Record set:
══════════════════════════════
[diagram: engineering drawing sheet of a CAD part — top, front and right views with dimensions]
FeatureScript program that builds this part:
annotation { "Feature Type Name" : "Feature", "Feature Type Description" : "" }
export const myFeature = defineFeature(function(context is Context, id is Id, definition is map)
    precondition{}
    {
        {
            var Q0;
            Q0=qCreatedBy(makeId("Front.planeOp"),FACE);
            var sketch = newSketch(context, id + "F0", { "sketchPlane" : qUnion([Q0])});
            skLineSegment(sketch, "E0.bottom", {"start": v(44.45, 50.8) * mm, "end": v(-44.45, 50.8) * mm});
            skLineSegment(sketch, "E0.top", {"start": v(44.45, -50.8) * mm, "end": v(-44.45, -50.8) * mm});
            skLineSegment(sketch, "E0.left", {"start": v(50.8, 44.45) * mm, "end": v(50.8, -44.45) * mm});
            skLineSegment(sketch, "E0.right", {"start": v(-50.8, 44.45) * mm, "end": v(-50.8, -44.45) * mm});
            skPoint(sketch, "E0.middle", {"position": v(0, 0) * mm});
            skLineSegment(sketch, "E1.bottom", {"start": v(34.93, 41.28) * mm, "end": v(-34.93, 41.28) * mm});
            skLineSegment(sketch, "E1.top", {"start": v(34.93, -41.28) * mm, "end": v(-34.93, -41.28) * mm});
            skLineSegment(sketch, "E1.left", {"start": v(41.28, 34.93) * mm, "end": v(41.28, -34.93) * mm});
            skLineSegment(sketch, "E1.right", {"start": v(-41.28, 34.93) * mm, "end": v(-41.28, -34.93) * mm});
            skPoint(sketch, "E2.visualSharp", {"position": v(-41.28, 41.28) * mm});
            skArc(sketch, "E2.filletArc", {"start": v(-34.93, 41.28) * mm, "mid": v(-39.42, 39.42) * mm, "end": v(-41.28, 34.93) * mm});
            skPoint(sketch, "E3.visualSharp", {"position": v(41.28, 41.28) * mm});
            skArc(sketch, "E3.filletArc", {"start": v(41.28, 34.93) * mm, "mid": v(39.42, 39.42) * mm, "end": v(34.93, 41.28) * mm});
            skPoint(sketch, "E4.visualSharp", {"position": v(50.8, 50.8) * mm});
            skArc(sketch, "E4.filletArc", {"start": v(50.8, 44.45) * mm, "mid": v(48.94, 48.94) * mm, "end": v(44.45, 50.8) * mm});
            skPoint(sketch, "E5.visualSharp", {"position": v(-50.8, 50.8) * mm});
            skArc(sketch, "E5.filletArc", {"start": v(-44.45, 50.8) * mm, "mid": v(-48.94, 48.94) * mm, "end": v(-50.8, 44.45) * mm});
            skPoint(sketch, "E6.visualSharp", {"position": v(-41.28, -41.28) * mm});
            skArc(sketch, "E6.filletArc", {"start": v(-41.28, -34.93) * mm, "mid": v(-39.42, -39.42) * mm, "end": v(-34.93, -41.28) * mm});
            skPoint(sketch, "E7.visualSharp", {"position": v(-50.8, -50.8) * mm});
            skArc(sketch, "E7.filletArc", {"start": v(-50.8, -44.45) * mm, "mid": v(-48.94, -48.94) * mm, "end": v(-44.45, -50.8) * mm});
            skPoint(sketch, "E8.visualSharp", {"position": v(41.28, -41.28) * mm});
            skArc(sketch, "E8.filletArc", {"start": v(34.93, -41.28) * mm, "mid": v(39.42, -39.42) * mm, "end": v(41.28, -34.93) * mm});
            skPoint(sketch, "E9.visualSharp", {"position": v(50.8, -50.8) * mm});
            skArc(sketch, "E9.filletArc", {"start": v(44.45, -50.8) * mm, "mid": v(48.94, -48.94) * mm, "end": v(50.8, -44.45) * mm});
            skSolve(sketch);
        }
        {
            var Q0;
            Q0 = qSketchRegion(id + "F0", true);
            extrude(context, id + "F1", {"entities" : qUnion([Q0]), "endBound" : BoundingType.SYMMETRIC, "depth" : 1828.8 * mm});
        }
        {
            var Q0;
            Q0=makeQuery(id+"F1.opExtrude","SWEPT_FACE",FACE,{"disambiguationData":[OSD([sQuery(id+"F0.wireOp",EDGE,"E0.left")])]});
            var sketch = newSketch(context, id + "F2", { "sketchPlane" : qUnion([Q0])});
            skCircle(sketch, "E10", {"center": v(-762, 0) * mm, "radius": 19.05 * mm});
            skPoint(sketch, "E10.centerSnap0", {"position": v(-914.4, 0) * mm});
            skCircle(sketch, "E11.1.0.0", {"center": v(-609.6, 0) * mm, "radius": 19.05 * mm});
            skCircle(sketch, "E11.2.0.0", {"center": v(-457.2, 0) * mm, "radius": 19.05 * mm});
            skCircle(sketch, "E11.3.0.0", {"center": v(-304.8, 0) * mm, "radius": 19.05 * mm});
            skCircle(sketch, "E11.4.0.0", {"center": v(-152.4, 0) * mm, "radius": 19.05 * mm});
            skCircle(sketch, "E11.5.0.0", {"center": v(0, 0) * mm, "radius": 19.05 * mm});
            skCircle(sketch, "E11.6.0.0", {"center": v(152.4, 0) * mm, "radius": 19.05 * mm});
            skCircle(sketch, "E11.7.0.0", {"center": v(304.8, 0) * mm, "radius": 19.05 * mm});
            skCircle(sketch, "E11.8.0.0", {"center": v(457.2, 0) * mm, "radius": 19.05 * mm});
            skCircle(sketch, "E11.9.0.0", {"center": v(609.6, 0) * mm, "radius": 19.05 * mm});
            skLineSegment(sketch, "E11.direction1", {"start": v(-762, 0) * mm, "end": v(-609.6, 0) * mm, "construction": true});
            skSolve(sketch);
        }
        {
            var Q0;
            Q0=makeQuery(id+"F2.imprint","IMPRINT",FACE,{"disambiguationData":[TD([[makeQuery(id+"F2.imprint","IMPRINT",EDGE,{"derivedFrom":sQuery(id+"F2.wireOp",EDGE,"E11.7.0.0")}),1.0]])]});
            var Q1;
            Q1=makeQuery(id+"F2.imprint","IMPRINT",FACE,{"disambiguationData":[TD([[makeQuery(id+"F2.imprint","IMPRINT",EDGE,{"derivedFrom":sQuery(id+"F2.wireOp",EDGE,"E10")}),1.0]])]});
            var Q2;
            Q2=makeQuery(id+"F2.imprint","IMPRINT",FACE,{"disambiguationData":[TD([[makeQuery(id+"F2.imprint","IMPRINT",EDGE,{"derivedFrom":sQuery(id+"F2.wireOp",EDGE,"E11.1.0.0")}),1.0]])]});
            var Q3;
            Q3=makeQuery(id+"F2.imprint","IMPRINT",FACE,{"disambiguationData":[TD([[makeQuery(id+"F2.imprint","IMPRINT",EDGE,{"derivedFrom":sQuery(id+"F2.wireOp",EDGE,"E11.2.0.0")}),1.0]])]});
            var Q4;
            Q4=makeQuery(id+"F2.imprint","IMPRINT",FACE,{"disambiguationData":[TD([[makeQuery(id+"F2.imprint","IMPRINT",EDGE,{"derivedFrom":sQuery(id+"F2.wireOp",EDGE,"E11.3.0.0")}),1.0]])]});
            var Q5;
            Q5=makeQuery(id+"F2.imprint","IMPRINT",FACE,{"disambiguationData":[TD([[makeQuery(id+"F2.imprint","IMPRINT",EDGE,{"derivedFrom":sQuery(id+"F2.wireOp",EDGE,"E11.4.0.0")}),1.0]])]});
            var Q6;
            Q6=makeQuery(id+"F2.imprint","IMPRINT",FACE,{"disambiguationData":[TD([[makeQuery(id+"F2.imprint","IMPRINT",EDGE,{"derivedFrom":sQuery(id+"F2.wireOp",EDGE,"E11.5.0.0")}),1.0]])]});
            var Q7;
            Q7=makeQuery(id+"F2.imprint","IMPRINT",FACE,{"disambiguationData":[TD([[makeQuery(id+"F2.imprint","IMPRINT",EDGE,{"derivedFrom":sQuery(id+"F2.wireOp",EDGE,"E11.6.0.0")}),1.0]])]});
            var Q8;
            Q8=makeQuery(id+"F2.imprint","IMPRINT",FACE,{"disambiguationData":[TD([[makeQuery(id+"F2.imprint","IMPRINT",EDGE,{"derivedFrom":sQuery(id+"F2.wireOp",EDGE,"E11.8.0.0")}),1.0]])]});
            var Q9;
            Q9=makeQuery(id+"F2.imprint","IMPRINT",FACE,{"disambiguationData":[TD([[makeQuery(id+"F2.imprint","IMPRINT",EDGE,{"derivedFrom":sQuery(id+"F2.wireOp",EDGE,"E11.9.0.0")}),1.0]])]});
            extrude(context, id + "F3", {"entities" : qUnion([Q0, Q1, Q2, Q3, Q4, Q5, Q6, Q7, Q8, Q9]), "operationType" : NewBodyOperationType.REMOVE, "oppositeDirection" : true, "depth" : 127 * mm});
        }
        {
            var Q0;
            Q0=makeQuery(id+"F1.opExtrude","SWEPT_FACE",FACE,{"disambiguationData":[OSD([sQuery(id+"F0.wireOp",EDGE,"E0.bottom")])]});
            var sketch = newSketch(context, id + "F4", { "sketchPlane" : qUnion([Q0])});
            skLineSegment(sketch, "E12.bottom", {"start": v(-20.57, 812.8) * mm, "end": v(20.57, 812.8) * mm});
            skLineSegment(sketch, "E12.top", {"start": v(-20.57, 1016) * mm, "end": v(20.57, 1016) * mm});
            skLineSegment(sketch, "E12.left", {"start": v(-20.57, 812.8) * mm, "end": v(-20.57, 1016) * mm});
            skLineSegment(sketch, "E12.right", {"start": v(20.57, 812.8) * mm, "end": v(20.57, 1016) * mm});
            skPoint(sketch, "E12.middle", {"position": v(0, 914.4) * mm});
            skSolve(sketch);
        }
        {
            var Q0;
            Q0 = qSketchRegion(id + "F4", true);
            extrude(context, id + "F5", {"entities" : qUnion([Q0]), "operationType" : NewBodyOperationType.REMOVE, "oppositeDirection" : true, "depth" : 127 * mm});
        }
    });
══════════════════════════════
Required task: Copy out the records above word for word, from their first line through the line containing "v(-41.28, 41.28) *".

Solved problem:
[diagram: engineering drawing sheet of a CAD part — top, front and right views with dimensions]
FeatureScript program that builds this part:
annotation { "Feature Type Name" : "Feature", "Feature Type Description" : "" }
export const myFeature = defineFeature(function(context is Context, id is Id, definition is map)
    precondition{}
    {
        {
            var Q0;
            Q0=qCreatedBy(makeId("Front.planeOp"),FACE);
            var sketch = newSketch(context, id + "F0", { "sketchPlane" : qUnion([Q0])});
            skLineSegment(sketch, "E0.bottom", {"start": v(44.45, 50.8) * mm, "end": v(-44.45, 50.8) * mm});
            skLineSegment(sketch, "E0.top", {"start": v(44.45, -50.8) * mm, "end": v(-44.45, -50.8) * mm});
            skLineSegment(sketch, "E0.left", {"start": v(50.8, 44.45) * mm, "end": v(50.8, -44.45) * mm});
            skLineSegment(sketch, "E0.right", {"start": v(-50.8, 44.45) * mm, "end": v(-50.8, -44.45) * mm});
            skPoint(sketch, "E0.middle", {"position": v(0, 0) * mm});
            skLineSegment(sketch, "E1.bottom", {"start": v(34.93, 41.28) * mm, "end": v(-34.93, 41.28) * mm});
            skLineSegment(sketch, "E1.top", {"start": v(34.93, -41.28) * mm, "end": v(-34.93, -41.28) * mm});
            skLineSegment(sketch, "E1.left", {"start": v(41.28, 34.93) * mm, "end": v(41.28, -34.93) * mm});
            skLineSegment(sketch, "E1.right", {"start": v(-41.28, 34.93) * mm, "end": v(-41.28, -34.93) * mm});
            skPoint(sketch, "E2.visualSharp", {"position": v(-41.28, 41.28) * mm});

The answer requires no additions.